→ **What the task requires**
Copy out the lines of the records word for word, starting at the line that contains "Указательными и средними" and stopping after the line that contains "сопровождающийся". Include both of those lines.

Segment Start: Material shown

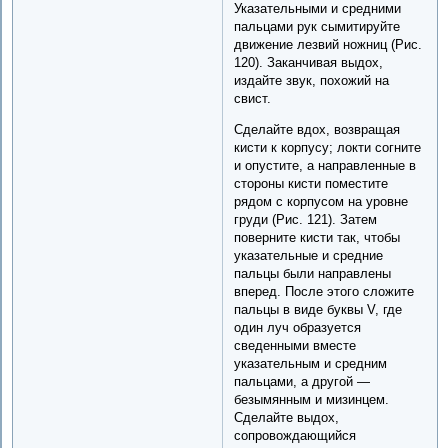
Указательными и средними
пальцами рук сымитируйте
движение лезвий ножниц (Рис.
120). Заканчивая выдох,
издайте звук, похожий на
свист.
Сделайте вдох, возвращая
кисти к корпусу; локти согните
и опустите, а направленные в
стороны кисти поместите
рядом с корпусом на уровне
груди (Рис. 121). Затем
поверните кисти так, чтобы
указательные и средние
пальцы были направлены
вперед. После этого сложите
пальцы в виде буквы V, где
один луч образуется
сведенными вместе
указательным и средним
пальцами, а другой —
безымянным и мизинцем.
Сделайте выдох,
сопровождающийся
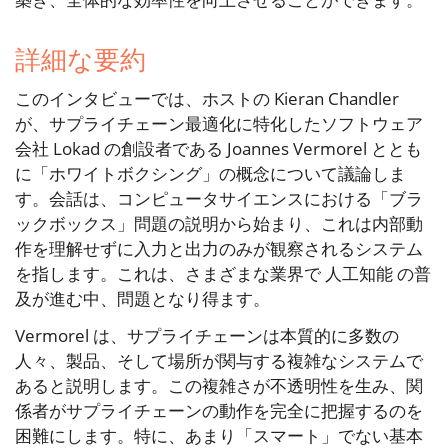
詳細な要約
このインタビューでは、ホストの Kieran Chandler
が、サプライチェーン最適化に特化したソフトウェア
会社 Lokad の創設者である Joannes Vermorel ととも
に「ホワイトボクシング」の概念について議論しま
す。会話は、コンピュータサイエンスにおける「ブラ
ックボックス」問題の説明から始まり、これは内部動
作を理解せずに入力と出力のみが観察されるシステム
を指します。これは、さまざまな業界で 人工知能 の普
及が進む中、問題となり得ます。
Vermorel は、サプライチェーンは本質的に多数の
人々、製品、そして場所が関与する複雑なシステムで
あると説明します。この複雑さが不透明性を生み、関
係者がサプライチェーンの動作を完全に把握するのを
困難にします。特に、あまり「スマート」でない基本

Segment End: Material shown
Segment Start: Material shown

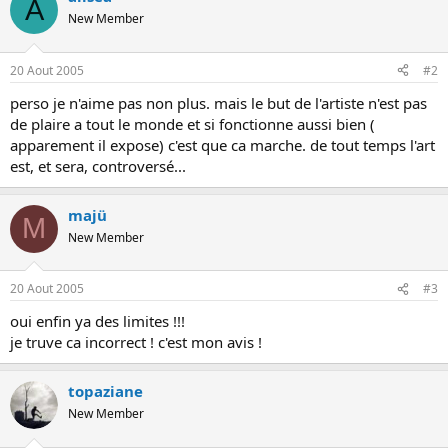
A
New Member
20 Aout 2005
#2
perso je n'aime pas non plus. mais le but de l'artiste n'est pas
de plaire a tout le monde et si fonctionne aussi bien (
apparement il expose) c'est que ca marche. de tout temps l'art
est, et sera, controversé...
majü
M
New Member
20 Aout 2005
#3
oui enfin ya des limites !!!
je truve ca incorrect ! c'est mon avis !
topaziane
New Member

Segment End: Material shown

→ **Response area**
Указательными и средними
пальцами рук сымитируйте
движение лезвий ножниц (Рис.
120). Заканчивая выдох,
издайте звук, похожий на
свист.
Сделайте вдох, возвращая
кисти к корпусу; локти согните
и опустите, а направленные в
стороны кисти поместите
рядом с корпусом на уровне
груди (Рис. 121). Затем
поверните кисти так, чтобы
указательные и средние
пальцы были направлены
вперед. После этого сложите
пальцы в виде буквы V, где
один луч образуется
сведенными вместе
указательным и средним
пальцами, а другой —
безымянным и мизинцем.
Сделайте выдох,
сопровождающийся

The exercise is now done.